Когда я начал знать Сперанского, из дьячков перешагнул он через простое дворянство и лез прямо в знатные. На новой высоте, на которой он находился, не знаю, чем почитал он себя; известно только, что самую уже знатность хотелось ему топтать. Пример Наполеона вскружил ему голову. Он не имел сына, не думал жениться и одну славу собственного имени хотел передать потомству. Он сочинил проект указа, утвержденный подписью Государя, коим велено всем настоящим камергерам и камер-юнкерам, сверх придворной, избрать себе другой род службы, точно так, как от вольноотпущенных требуется, чтобы они избрали себе род жизни.
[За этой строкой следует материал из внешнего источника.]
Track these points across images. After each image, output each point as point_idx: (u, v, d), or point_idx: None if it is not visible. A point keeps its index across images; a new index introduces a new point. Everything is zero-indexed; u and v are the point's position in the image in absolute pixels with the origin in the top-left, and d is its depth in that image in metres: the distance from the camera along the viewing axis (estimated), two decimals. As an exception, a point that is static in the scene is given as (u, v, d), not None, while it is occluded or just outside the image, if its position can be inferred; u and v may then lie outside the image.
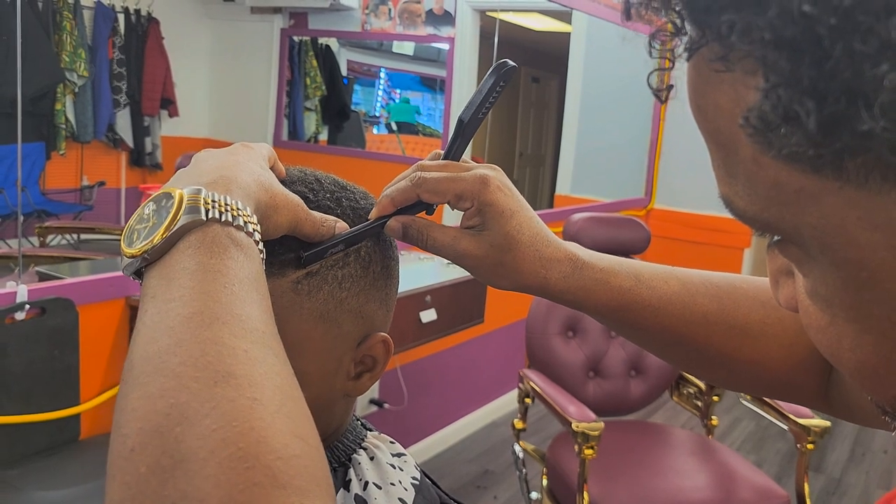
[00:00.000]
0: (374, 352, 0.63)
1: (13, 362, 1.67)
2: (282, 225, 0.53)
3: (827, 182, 0.29)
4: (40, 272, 2.34)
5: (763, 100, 0.29)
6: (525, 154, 7.61)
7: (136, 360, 0.39)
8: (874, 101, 0.26)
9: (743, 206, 0.34)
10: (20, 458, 1.68)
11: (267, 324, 0.43)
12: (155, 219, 0.45)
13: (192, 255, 0.44)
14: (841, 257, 0.32)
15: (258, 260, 0.47)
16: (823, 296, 0.35)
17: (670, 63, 0.34)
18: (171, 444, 0.35)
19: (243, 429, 0.35)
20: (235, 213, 0.46)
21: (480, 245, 0.61)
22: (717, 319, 0.64)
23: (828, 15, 0.26)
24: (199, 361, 0.38)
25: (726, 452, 2.41)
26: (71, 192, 4.72)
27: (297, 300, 0.57)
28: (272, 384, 0.39)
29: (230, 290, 0.42)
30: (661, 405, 3.85)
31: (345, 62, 5.33)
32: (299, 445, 0.37)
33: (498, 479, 3.18)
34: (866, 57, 0.26)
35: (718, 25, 0.29)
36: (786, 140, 0.29)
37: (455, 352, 3.33)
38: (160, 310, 0.41)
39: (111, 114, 4.80)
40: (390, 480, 0.60)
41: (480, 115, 0.62)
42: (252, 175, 0.51)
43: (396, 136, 5.42)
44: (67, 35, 4.43)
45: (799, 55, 0.27)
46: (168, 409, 0.36)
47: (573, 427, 2.03)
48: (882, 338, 0.33)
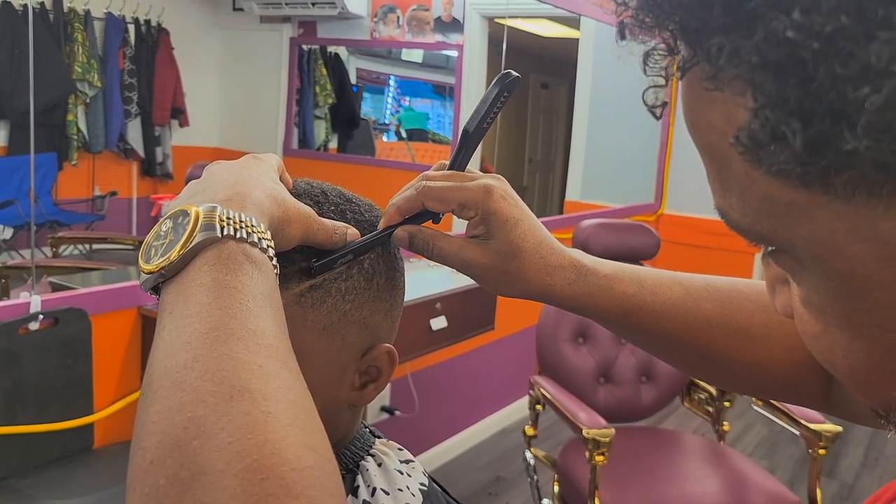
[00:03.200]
0: (378, 363, 0.63)
1: (27, 372, 1.69)
2: (294, 237, 0.54)
3: (816, 196, 0.31)
4: (53, 282, 2.36)
5: (752, 119, 0.30)
6: (534, 160, 7.61)
7: (154, 374, 0.41)
8: (857, 121, 0.27)
9: (737, 217, 0.35)
10: (34, 467, 1.69)
11: (280, 339, 0.44)
12: (172, 236, 0.47)
13: (209, 272, 0.45)
14: (831, 268, 0.33)
15: (272, 275, 0.48)
16: (816, 304, 0.36)
17: (665, 81, 0.35)
18: (189, 456, 0.36)
19: (258, 441, 0.36)
20: (250, 229, 0.47)
21: (485, 253, 0.62)
22: (719, 323, 0.65)
23: (811, 40, 0.27)
24: (215, 376, 0.39)
25: (738, 458, 2.40)
26: (83, 203, 4.75)
27: (300, 312, 0.57)
28: (285, 398, 0.40)
29: (245, 305, 0.43)
30: (673, 411, 3.84)
31: (354, 70, 5.35)
32: (312, 457, 0.38)
33: (509, 486, 3.18)
34: (848, 80, 0.27)
35: (708, 47, 0.31)
36: (775, 158, 0.30)
37: (465, 359, 3.33)
38: (177, 325, 0.42)
39: (122, 124, 4.83)
40: (398, 486, 0.61)
41: (485, 125, 0.63)
42: (265, 191, 0.52)
43: (406, 143, 5.44)
44: (79, 46, 4.47)
45: (785, 77, 0.28)
46: (186, 423, 0.37)
47: (584, 433, 2.02)
48: (873, 344, 0.35)
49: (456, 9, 4.39)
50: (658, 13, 0.32)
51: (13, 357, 1.66)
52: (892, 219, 0.30)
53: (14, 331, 1.66)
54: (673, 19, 0.32)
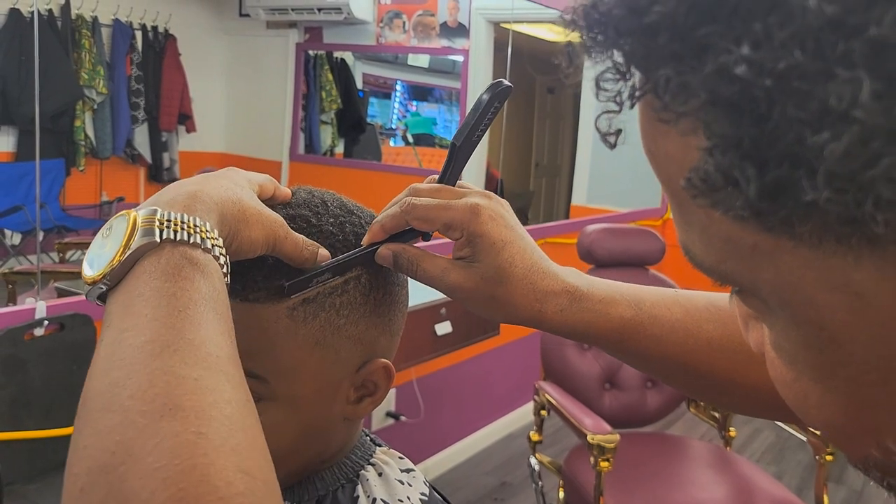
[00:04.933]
0: (374, 378, 0.62)
1: (33, 378, 1.69)
2: (256, 240, 0.51)
3: (781, 240, 0.28)
4: (59, 288, 2.36)
5: (705, 159, 0.27)
6: (541, 165, 7.60)
7: (88, 394, 0.39)
8: (817, 168, 0.24)
9: (700, 255, 0.32)
10: (39, 472, 1.69)
11: (222, 346, 0.42)
12: (111, 243, 0.44)
13: (147, 281, 0.43)
14: (800, 316, 0.30)
15: (217, 278, 0.45)
16: (787, 351, 0.33)
17: (618, 108, 0.32)
18: (116, 483, 0.34)
19: (185, 467, 0.35)
20: (191, 230, 0.45)
21: (470, 277, 0.58)
22: (721, 346, 0.61)
23: (762, 77, 0.24)
24: (146, 394, 0.37)
25: (745, 464, 2.39)
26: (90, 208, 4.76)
27: (292, 326, 0.56)
28: (221, 414, 0.38)
29: (184, 314, 0.41)
30: (679, 417, 3.82)
31: (360, 75, 5.36)
32: (243, 482, 0.36)
33: (514, 492, 3.17)
34: (806, 123, 0.24)
35: (656, 78, 0.28)
36: (730, 203, 0.27)
37: (470, 364, 3.33)
38: (114, 339, 0.40)
39: (129, 130, 4.86)
40: (398, 496, 0.60)
41: (475, 138, 0.60)
42: (220, 190, 0.50)
43: (413, 148, 5.44)
44: (86, 52, 4.49)
45: (738, 116, 0.25)
46: (114, 447, 0.35)
47: (589, 439, 2.02)
48: (848, 399, 0.31)
49: (462, 14, 4.39)
50: (609, 34, 0.29)
51: (19, 363, 1.66)
52: (865, 269, 0.27)
53: (20, 336, 1.66)
54: (623, 43, 0.29)
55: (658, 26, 0.26)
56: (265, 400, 0.56)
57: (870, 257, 0.26)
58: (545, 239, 3.53)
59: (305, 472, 0.62)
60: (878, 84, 0.22)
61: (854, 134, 0.23)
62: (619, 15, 0.28)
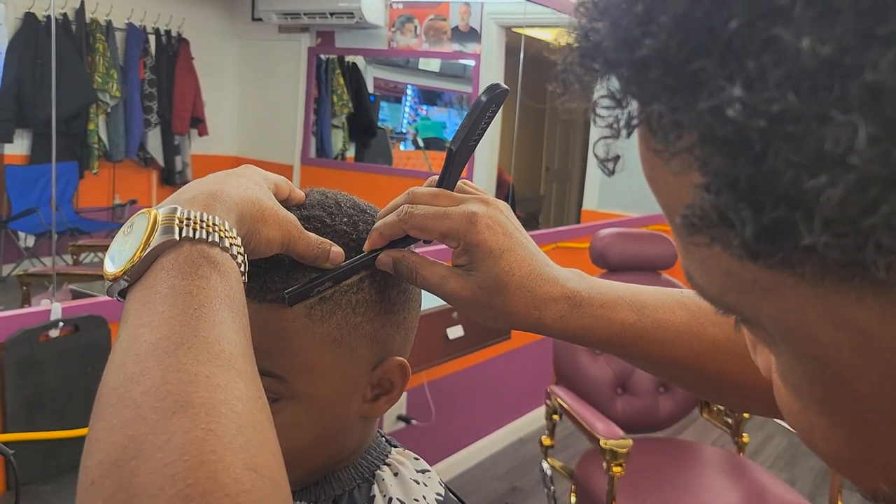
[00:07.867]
0: (390, 375, 0.62)
1: (48, 379, 1.70)
2: (273, 240, 0.52)
3: (782, 276, 0.27)
4: (74, 290, 2.38)
5: (702, 195, 0.26)
6: (552, 169, 7.60)
7: (103, 389, 0.39)
8: (815, 213, 0.23)
9: (703, 284, 0.31)
10: (54, 473, 1.70)
11: (237, 344, 0.42)
12: (132, 240, 0.45)
13: (165, 278, 0.43)
14: (804, 352, 0.29)
15: (234, 276, 0.45)
16: (793, 383, 0.32)
17: (616, 134, 0.30)
18: (126, 478, 0.35)
19: (193, 463, 0.35)
20: (210, 229, 0.45)
21: (468, 286, 0.57)
22: (727, 348, 0.60)
23: (756, 119, 0.23)
24: (159, 390, 0.37)
25: (758, 470, 2.37)
26: (103, 211, 4.80)
27: (309, 325, 0.56)
28: (231, 411, 0.38)
29: (199, 312, 0.41)
30: (691, 422, 3.81)
31: (371, 80, 5.39)
32: (251, 479, 0.36)
33: (526, 496, 3.17)
34: (802, 167, 0.23)
35: (649, 113, 0.27)
36: (727, 241, 0.26)
37: (482, 368, 3.32)
38: (130, 336, 0.41)
39: (142, 133, 4.89)
40: (414, 496, 0.60)
41: (472, 142, 0.58)
42: (239, 189, 0.50)
43: (423, 152, 5.45)
44: (100, 56, 4.53)
45: (733, 154, 0.24)
46: (126, 442, 0.36)
47: (601, 444, 2.01)
48: (855, 434, 0.31)
49: (473, 18, 4.40)
50: (604, 63, 0.28)
51: (34, 364, 1.67)
52: (869, 308, 0.26)
53: (35, 338, 1.67)
54: (620, 71, 0.28)
55: (649, 60, 0.26)
56: (283, 399, 0.57)
57: (873, 297, 0.25)
58: (557, 243, 3.52)
59: (322, 471, 0.62)
60: (875, 128, 0.21)
61: (851, 180, 0.22)
62: (610, 47, 0.28)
Несколько трудно было для превосходительных и высокородных, из коих некоторые были лет сорока, приискание мест соответствующих их чинам (в коллегии не определяли новых членов); по нескольку человек посадили их за обер-прокурорские столы, других рассовали по министерствам. Чувствуя унижение свое, никто из них, даже те, которые имели некоторые способности, не хотели заняться делом, к которому никто не смел их приневоливать.
Все после этого указа вновь жалуемые камергеры и камер-юнкеры должны были оставаться в тех чинах, в коих прежде находились, и все сии малочинные, также как и чиновные, должны были занимать какую нибудь должность в гражданской службе. Можно ли было ожидать от графчика или князька, наследника двадцати, тридцати или пятидесяти тысяч душ, чтобы он охотно, в звании канцелярского служителя, подчинил себя засаленному повытчику и по его приказанию переписывал бумаги? В России всякий несправедливый закон исправляется неисполнением его. Все эти баричи числились только по департаментам, а главное начальство само способствовало их повышению.
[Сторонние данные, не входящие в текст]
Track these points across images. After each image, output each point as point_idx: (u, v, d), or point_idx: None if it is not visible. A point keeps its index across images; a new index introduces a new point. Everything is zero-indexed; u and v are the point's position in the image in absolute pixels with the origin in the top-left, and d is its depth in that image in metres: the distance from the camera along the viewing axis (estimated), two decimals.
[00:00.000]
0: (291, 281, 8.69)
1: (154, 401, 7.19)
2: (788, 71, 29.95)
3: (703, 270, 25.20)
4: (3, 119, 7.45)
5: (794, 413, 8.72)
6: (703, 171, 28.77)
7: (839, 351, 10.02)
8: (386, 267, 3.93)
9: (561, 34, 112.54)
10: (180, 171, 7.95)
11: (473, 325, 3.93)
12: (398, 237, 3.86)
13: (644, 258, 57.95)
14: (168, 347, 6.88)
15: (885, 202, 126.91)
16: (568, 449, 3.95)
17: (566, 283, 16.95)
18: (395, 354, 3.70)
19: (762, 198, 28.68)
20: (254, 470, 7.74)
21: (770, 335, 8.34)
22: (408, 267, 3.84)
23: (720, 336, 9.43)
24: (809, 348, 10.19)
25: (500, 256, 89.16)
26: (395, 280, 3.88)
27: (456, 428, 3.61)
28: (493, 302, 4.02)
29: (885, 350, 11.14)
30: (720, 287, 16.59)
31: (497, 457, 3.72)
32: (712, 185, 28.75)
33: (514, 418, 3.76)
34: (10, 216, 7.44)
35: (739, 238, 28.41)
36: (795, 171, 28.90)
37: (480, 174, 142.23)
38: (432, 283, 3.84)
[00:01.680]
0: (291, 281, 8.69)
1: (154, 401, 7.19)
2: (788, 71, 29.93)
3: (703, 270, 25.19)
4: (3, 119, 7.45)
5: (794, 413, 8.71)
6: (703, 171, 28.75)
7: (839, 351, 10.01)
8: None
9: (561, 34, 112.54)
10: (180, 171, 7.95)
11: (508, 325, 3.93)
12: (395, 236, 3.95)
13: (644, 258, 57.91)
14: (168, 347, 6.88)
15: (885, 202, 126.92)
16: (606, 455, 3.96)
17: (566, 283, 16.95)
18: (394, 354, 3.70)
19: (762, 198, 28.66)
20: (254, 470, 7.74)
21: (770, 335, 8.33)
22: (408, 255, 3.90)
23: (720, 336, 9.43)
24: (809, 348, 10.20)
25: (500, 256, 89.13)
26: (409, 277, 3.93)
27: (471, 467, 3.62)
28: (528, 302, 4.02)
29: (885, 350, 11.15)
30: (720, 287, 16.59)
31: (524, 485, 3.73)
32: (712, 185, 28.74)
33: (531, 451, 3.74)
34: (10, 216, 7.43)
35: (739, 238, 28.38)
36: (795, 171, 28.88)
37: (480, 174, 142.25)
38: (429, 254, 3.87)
Этим указом с своею знатью похристосовался Государь в день Светлого воскресенья. Между нею произвел он некоторый ропот; дворяне же и разночинцы тому обрадовались, особенно же те, кои, подобно мне, воспитанием, образованием своим почитали себя равными баричам, но дотоле не смели им завидовать.
Спрашивается после этого: не сам ли Государь возбуждал подданных своих к идеям о равенстве и свободе? Как никто не умел тогда заметить, что от этого единого удара волшебного царского прутика исчез существовавший у нас дотоле призрак аристократии. Сперанскому хотелось республики, в том нет никакого сомнения. Но чего же хотелось Александру? Неужели представительного монархического правления? Оно нигде без высших, привилегированных сословий не существовало. Ему хотелось турецкого правления, где один только Оттоманский род пользуется наследственными правами и где сын верховного визиря родится простым турком и наравне с поселянином платить подать.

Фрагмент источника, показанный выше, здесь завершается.